Ich weiß, dass er will, dass ich über sein Angebot nachdenke und seit Tagen tue ich nichts anderes. Beim Essen, auf den Gängen, nachts im Bett – immer wieder drehe ich Matts Worte in meinem Kopf hin und her und immer wieder komme ich zum selben Schluss: so egoistisch kann ich nicht sein.

Obwohl ich mich bereits entschieden habe, graust es mir davor, ihm meinen Entschluss mitzuteilen. Schon jetzt komme ich mir undankbar und auch irgendwie naiv vor, aber ich kann mich einfach nicht so gegen meine Prinzipien stellen.

Ich bin dazu übergegangen meine Pausen im Zwischendeck zu verbringen. Zwar haben wir hier Dragon versteckt bei seinem wahnsinnig bescheuerten Spiel, doch ich habe nicht im Traum daran gedacht, ihm und Louis zu verraten, was sich zwei Türen weiter verbirgt.

Mein Rückzugsort ist nicht unbedingt groß, aber frei von Kommilitonen und Sunhuntern. Ich habe gefärbte Bettlaken an die hässliche Betondecke gehängt und auch an die kahlen Wände, sodass man ein bisschen das Gefühl hat, sich in einem Zelt zu befinden. Da ich eine Zeit lang in der Bordwäscherei Dienst geschoben habe, war es ein leichtes hier und da ein löchriges Laken einzustecken, anstatt es wegzuwerfen.

Meine Comics liegen in einem sauberen Stapel an einer Wand, gegenüber stehen auf umgedrehten Obstkisten und Kartons ein altersschwacher Laptop aus der IT und weiteres technisches Equipment.
Im ganzen Raum verteilt stehen Schattenpflanzen, die auch im Inneren des Schiffs gedeihen und Ableger um Ableger bilden – so schnell, dass ich sie in Töpfe aus der Kaffeteria, rostige Werkzeugkästen und sogar alte Turnschuhe pflanzen muss.
Ich habe sogar eine winzige Auszieh-Couch ergattern können, die letztes Jahr aus dem Aufenthaltsraum aussortiert wurde und jetzt mein Lieblingsplatz auf dem ganzen Schiff und das Herzstück meiner Höhle ist.

Hier lese ich also, genieße die Stille und programmiere im Geheimen an meiner AI herum.
Sie ist noch lange nicht so ausgefeilt wie das Stützradprogramm, das der Sunhunter uns auf die UniJets gespielt hat, aber ich bastle immer wieder daran herum, weil es mir so Spaß macht.

Ich sitze gerade auf meiner Couch, trinke Früchtetee und tippe Codereihen in die Projektion meiner DataWatch, während das schlafende Gesicht einer freundlich aussehenden Frau aus sanftem, grünem Licht vor mir in der Luft hängt.
Noch ein Grund, wieso ich gerne eine AI hätte – dann wäre ich nie alleine, auch wenn mein Team in anderen Schlafsälen schläft oder mir alles zu viel wird und ich mich hierhin zurückziehe.

Ich lasse einen Befehl zur probe laufen und seufze, als eine Fehlermeldung aufblinkt.
Das Frauengesicht runzelt missbilligend die Stirn.

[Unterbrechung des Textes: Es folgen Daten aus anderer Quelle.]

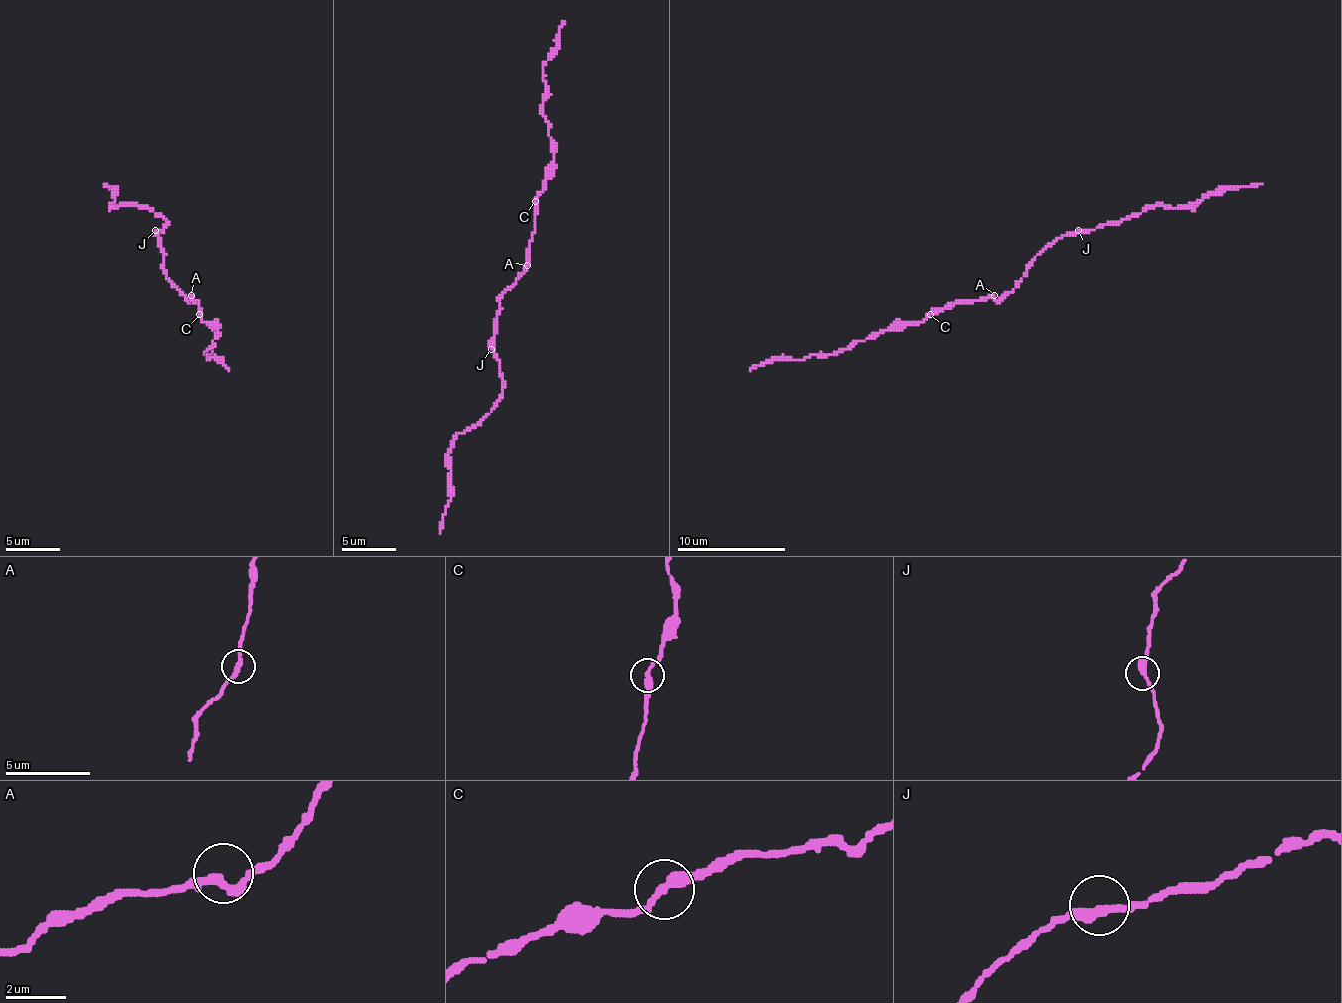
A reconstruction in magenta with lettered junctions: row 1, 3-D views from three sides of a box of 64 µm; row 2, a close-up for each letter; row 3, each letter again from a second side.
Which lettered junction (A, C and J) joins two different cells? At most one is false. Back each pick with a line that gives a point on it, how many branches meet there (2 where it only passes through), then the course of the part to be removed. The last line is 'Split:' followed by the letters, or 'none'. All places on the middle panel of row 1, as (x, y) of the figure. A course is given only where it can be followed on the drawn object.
Split: none

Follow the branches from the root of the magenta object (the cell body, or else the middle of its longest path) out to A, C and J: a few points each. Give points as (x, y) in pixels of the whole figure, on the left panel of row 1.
A: (172, 284), (188, 300), (191, 295)
C: (172, 284), (188, 300), (191, 297), (199, 303), (199, 314)
J: (172, 284), (163, 270), (163, 251), (155, 230)

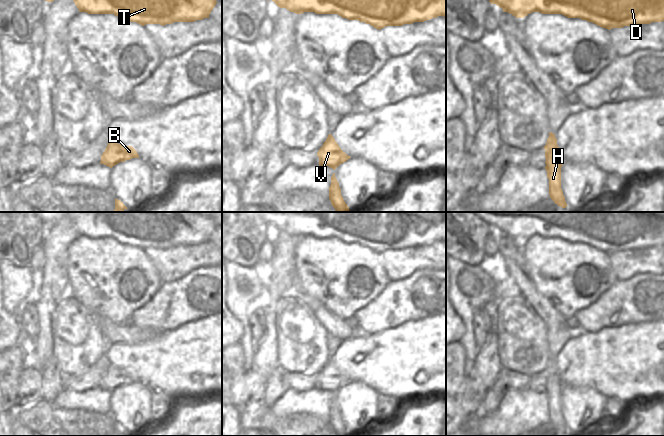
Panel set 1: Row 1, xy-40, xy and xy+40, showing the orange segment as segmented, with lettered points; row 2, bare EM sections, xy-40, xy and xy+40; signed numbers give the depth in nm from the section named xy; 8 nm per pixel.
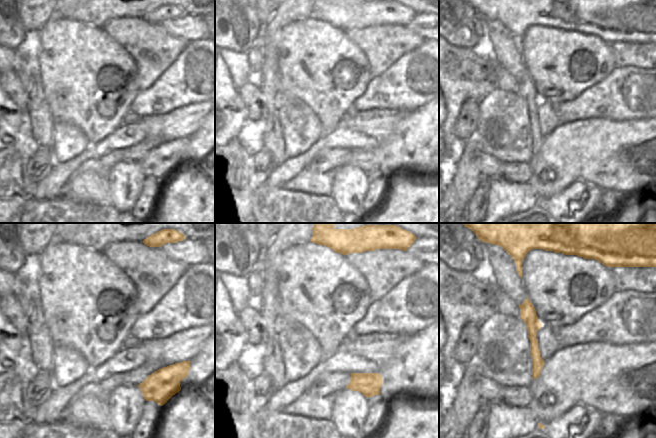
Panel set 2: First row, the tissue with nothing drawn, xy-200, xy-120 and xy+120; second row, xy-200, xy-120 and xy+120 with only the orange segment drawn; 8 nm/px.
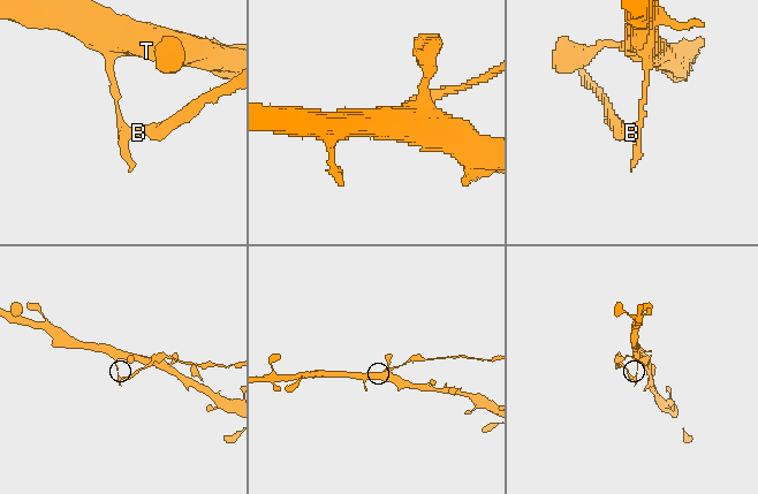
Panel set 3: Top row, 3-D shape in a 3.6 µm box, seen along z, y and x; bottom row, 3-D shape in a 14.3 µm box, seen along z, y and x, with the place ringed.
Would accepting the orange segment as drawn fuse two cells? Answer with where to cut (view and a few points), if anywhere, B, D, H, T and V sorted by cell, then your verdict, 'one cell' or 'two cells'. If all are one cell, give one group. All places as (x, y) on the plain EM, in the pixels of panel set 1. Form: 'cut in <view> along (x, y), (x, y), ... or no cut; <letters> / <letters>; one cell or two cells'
cut in xy+40 along (549, 380), (549, 386), (546, 390); B H V / D T; two cells

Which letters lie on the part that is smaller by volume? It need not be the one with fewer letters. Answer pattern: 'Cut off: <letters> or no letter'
Cut off: B, H, V

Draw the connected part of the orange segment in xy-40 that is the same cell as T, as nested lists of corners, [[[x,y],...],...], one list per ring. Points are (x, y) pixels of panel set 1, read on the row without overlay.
[[[35,212],[45,225],[52,226],[62,218],[71,219],[79,236],[114,238],[122,244],[146,248],[194,246],[209,242],[217,225],[213,220],[195,212]]]

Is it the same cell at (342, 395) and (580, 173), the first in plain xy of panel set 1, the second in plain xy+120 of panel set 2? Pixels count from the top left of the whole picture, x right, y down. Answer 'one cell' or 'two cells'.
two cells

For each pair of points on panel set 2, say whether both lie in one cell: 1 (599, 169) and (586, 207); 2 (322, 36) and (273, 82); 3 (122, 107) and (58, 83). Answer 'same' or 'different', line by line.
1: different
2: different
3: same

Ich wünschte, ich hätte ihr das nicht einprogrammiert.
Ich lehne mich zurück, fische den Teebeutel aus meiner Tasse und lege ihn in einen leeren Aschenbecher zu meinen Füßen.

Ich bin unkonzentriert heute.
Alles nur, wegen des dummen Angebots, das mir der Sunhunter fast beiläufig gemacht hat. Soetwas könnte mein Leben vollkommen auf den Kopf stellen – es sollte doch nicht einfach in einer Sportumkleide stattfinden, oder?
Ein solches Angebot flüsterte man verstohlen in eine mondhelle Nacht in einem Renaissance Garten und nicht in die nach Schweiß stinkende Luft einer Rekrutenumkleide.

Ich presse mir die Handballen auf die Augen und lausche ein paar Momente meiner sanft dahinplätschernden Lo-fi HipHop Musik, die aus meinen eigentlich nur für Kampfsimulationen bereitgestellten Kopfhörern tönt.